Liquid biopsy is defined as, “A test done on a sample of blood to look for cancer cells from a tumor that are circulating in the blood or for pieces of DNA from tumor cells that are in the blood. A liquid biopsy may be used to help find cancer at an early stage. It may also be used to help plan treatment or to find out how well treatment is working or if cancer has come back. Being able to take multiple samples of blood over time may also help doctors understand what kind of molecular changes are taking place in a tumor.”*
Often times the test is regarded as “non-invasive” as it can be performed with simple venipuncture specimens or voided urine samples.
These tests are gaining traction within the industry as a viable alternative to traditional screening methods for cancer. Study results are turning up positive data in favor of the tests, and a recent report by financial services firm Cowen & Co. said annual sales for the tools could surpass $10 billion.
So, liquid biopsy provides a non-invasive way to diagnose, monitor and treat cancer with less radiology and potentially less “pathology” in terms of conventional tissue diagnostics.
The technology has the potential to provide information about cancers without invasive biopsies using circulating biomarkers. These biomarkers include proteins, RNA and DNA, and can be used in initial detection, diagnosis, monitoring and detection of recurrence. While protein-based tumor markers have been used in routine pathology for many years, the ability to detect mutations in circulating DNA is relatively new and poised to enter clinical practice.
Still, a number of issues remain, and it is important that such markers are fully validated before they enter clinical practice.

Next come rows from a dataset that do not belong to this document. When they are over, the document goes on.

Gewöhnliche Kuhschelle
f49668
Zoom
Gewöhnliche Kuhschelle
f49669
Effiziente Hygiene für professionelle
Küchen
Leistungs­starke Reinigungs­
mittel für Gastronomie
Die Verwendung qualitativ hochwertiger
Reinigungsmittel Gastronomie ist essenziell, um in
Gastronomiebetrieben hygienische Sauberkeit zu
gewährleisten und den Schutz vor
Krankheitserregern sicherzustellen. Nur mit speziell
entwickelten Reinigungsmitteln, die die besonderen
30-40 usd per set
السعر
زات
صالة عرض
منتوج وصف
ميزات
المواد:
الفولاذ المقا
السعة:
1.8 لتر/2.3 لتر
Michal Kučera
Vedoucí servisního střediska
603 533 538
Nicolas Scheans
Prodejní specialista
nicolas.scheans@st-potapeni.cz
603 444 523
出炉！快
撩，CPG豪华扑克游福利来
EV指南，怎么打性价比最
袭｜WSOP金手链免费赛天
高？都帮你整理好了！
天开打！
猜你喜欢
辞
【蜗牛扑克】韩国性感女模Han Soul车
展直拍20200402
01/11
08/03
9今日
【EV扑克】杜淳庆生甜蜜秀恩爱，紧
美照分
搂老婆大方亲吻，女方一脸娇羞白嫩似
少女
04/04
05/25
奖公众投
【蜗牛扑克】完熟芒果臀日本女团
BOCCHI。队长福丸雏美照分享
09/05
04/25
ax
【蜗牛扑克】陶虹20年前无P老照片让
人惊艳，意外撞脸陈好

Although evidence of clinical utility and cost effectiveness are major hurdles, it is likely that the use of liquid biopsy in defined settings could substantially benefit cancer patients.
Using liquid biopsy we can offer less invasive and less risky means to make a diagnosis than with biopsy. The test can be performed during treatment and perhaps mitigate issues with tumor heterogeneity in tissue samples alone.

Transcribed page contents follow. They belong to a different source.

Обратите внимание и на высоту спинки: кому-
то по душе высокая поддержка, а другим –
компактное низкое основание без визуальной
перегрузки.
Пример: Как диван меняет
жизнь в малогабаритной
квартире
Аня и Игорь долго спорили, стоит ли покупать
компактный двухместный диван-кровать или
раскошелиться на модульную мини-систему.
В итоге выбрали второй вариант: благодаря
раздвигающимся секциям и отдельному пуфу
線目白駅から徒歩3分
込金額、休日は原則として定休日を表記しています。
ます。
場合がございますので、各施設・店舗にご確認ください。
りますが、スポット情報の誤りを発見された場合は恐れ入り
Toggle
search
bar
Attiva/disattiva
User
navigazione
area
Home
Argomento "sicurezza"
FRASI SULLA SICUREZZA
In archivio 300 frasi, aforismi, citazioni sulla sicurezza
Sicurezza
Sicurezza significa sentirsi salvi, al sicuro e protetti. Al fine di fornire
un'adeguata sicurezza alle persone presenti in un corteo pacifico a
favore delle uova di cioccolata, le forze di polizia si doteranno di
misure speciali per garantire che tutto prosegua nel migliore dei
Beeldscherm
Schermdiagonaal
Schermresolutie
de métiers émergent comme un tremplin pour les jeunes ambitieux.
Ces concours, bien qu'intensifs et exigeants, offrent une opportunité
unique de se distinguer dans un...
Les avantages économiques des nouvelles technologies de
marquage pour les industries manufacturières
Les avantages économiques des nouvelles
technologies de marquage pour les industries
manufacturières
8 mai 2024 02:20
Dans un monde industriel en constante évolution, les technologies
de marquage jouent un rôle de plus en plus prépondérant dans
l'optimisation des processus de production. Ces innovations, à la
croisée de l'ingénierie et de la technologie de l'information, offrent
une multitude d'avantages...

This is all good news. Unless you are a biopsy. Then it could mean fewer of you. And fewer biopsies for pathologists to read will bring drastic changes to our field. It will change the way we screen, diagnose, treat, monitor and respond to drug-resistance in a dramatic fashion.
There are over 22,000 PubMed results for “liquid biopsy” with over 1,200 results for “liquid biopsy review.” It is an active area of research and investment in a race to market new tests for safe and effective patient management in oncology.

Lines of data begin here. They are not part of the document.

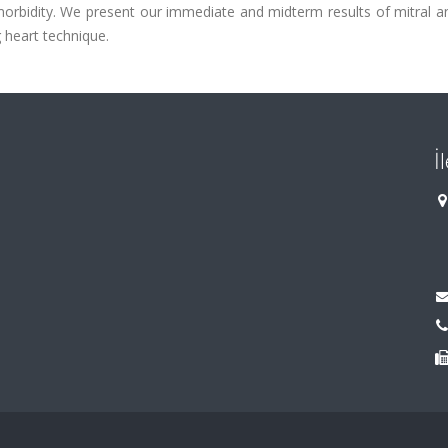
morbidity. We present our immediate and midterm results of mitral a
 heart technique.
İ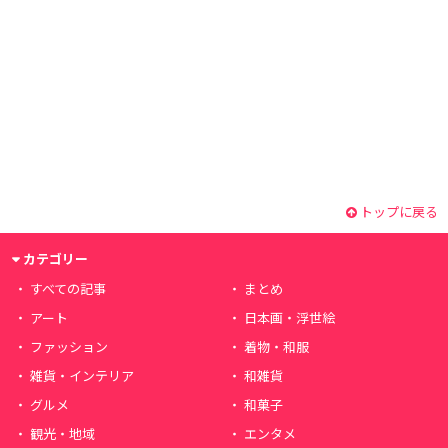
トップに戻る
カテゴリー
すべての記事
まとめ
アート
日本画・浮世絵
ファッション
着物・和服
雑貨・インテリア
和雑貨
グルメ
和菓子
観光・地域
エンタメ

Folks with names like Bezos and Gates are investing hundreds of millions of dollars to make these tests a reality. I, along with others practicing today, will implement this technology in our laboratories. We will shift from the tissue biopsy business to the liquid biopsy business.
How far will this technology take us to detect incipient tumors? Will it be used in tumors that have evaded this kind of testing in the past?
I think the sky is the limit. Cancer patients may no longer have to endure long sessions in an imaging center, infusion center or radiation therapy department.
They say medicine is the only business trying to constantly put itself out of business. Liquid biopsies will not put pathology out of business, but they will change our business.
For the better.
Tissue biopsies, forceps, lumpectomies, large resections, post-treatment resections, paraffin blocks, glass slides, immunohistochemistry,
I’m ready, and I suspect you’ll be ready, too!